Thursday, September 17, 2009

Begin with The End in Mind

I have learned a great deal from many older mentors over the course of the years. My father died the day after my 17th birthday so naturally I have had many other father figures since that time. One of my closest and dearest friends, an excellent trial attorney in Pennsylvania, named E.J. Carreiro taught me to always begin with the end in mind. As a lawyer that means begin your case by looking at what needs to be proven. For a negligence case that means: duty, breach of duty, proximate cause (relationship between duty and the breach), and damages.  

For New York DWI cases the government has the burden of going forward, the government has to prove their case beyond a reasonable doubt, and the government has to overcome the presumption of innocence.

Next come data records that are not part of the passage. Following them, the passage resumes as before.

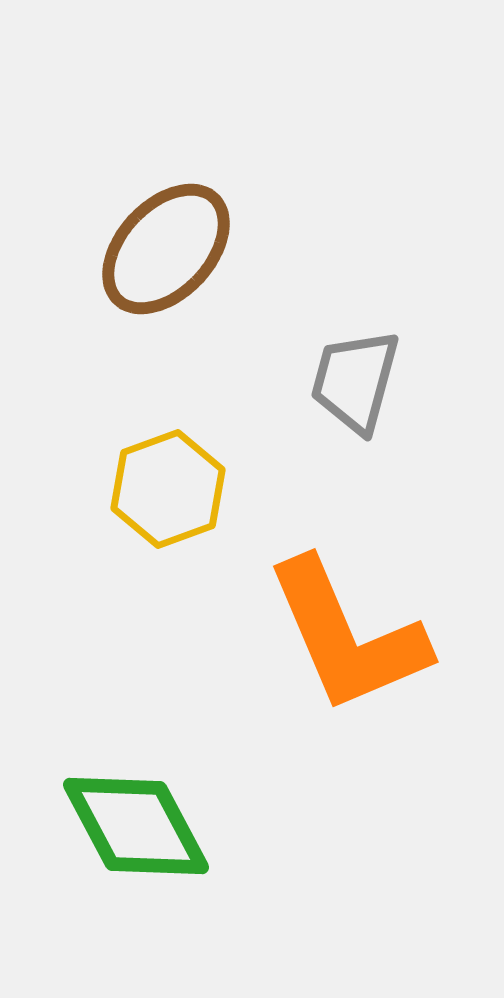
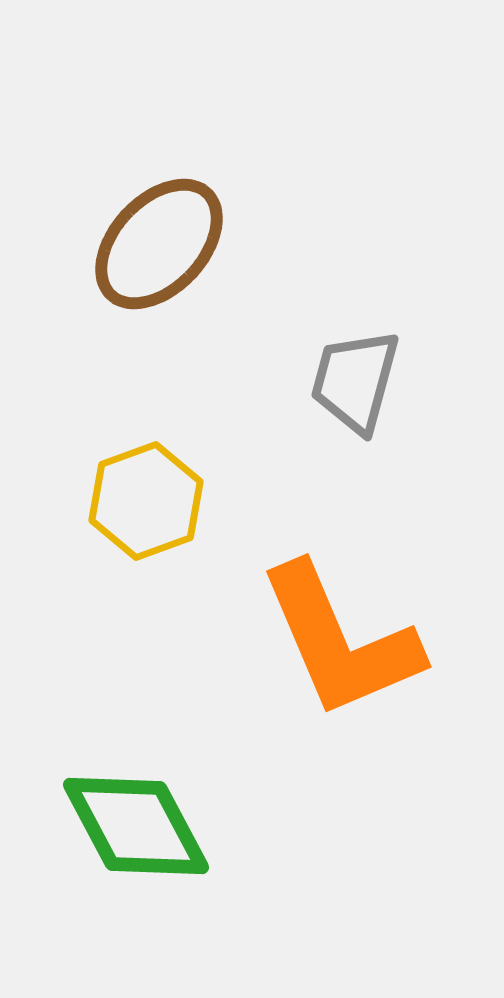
brown ellipse: moved 7 px left, 5 px up
yellow hexagon: moved 22 px left, 12 px down
orange L-shape: moved 7 px left, 5 px down
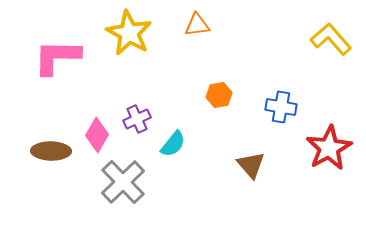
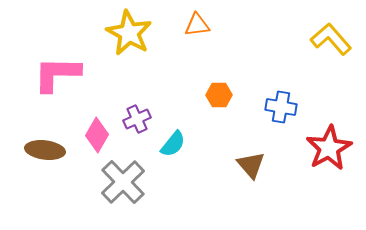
pink L-shape: moved 17 px down
orange hexagon: rotated 10 degrees clockwise
brown ellipse: moved 6 px left, 1 px up; rotated 6 degrees clockwise
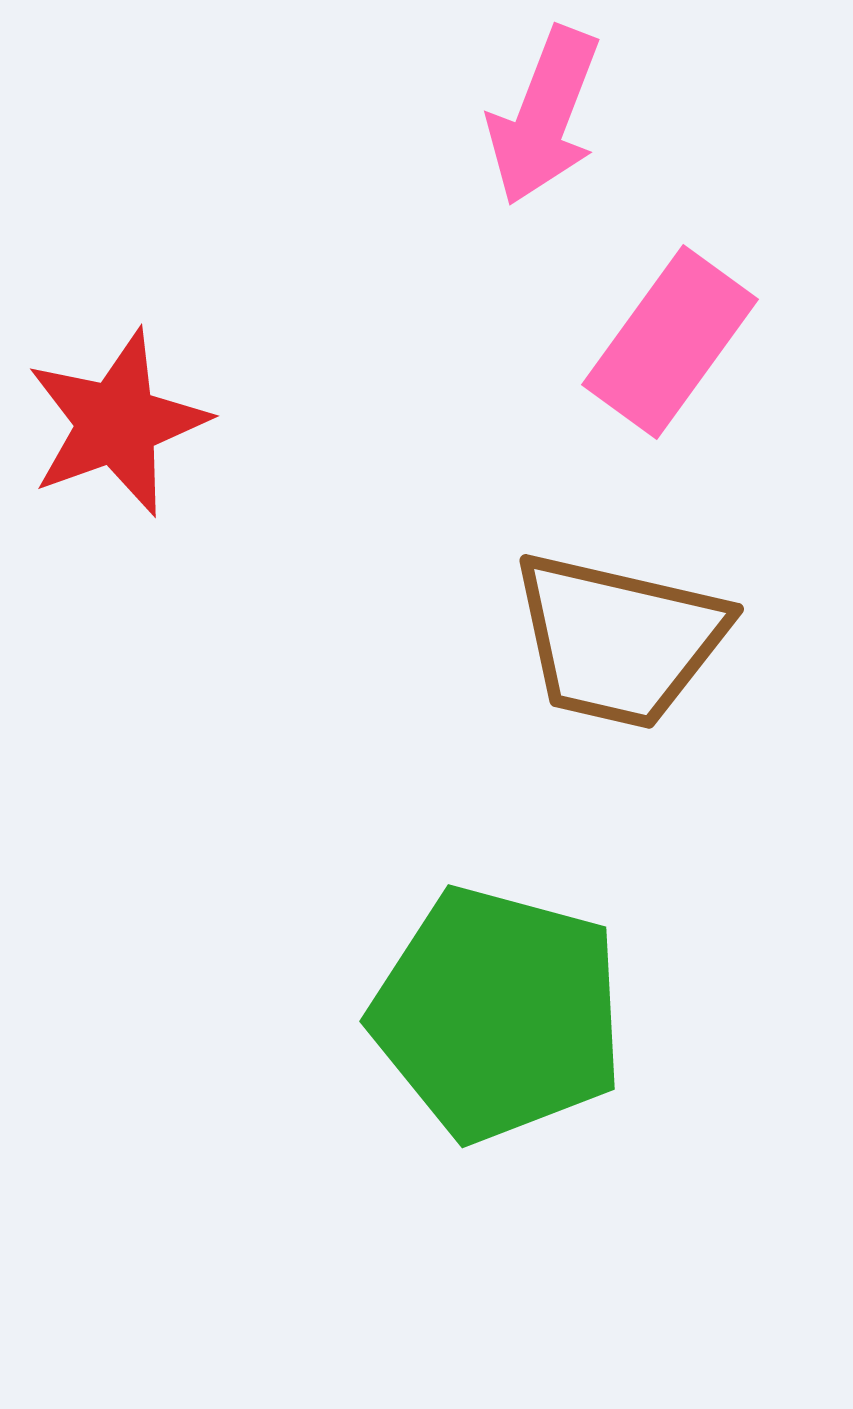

Looking at the New York DWI Jury Instructions (the Judge instructs the jury with specific directions) for the per se charge (.08BAC or higher) VTL 1192 (2) states: 

Under our law, evidence that the defendant operated a motor vehicle, and that thereafter the defendant had .08 of one per centum or more by weight of alcohol in his or her blood permits, but does not require, the inference that, at the time of operation of the motor vehicle, the defendant had .08 of one per centum or more by weight of alcohol in his or her blood.

In deciding whether to draw that inference (a likely conclusion drawn from the facts) you may consider the results of any test given to determine the alcohol content of the defendant's blood.

In this case, the device (it is a machine) used to measure blood alcohol content was a Datamaster DMT (usually). That device is generally accepted instrument (machine) for determining blood alcohol content. Thus, the People are not required to offer expert scientific testimony to establish the validity of the principles upon which the device (machine) is based.

NOW COMES THE GOOD PART:

In considering the results of any test given to determine the alcohol content of defendant's blood you MUST consider:

1. the qualifications and reliability of the person who gave the test;
2. the lapse of time between the operation of the motor vehicle and the giving of the test;
3. Whether the device (machine) was in good working order at the time the test was administered;
4. Whether the test was properly given.

Note: We can argue all the problems inherent with breath testing (an indirect measurement of blood alcohol), and all the problems with the machine. 
...

Nevertheless, in evaluating the evidence offered to prove that the defendant did operate a motor vehicle while having a blood alcohol content of .08 or higher, you MAY consider, in addition to evidence of the results of the chemical test and the circumstances under it was administered, ANY evidence that, at times relevant to this charge, the defendant exhibited, or did not exhibit, signs of alcohol consumption.

Thus you MAY consider evidence of:

1. the defendant's physical condition and appearance,
2. balance and coordination,
3. manner of speech,
4. the presence or absence of an odor of alcohol,
5. the manner in which the defendant operated the motor vehicle (driving),
6. opinion testimony regarding defendant's sobriety,
7. the circumstances surrounding any accident.

The key of course with attacking the per se 1192 charge is going after the machine, it is not an instrument, not a device, it it "La Machina" and as such needs to be treated as such. It is not forensically reliable or accurate by any scientific standards or measure. Bringing this information (in simple terms) to the eyes and minds of the jury takes it off it's pedestal.

It is no more reliable than my vista software, my microwave, my vacuum cleaner, or my car on any given day. Accept those machines do not threaten me with jail, fines, probation, and alcohol treatment.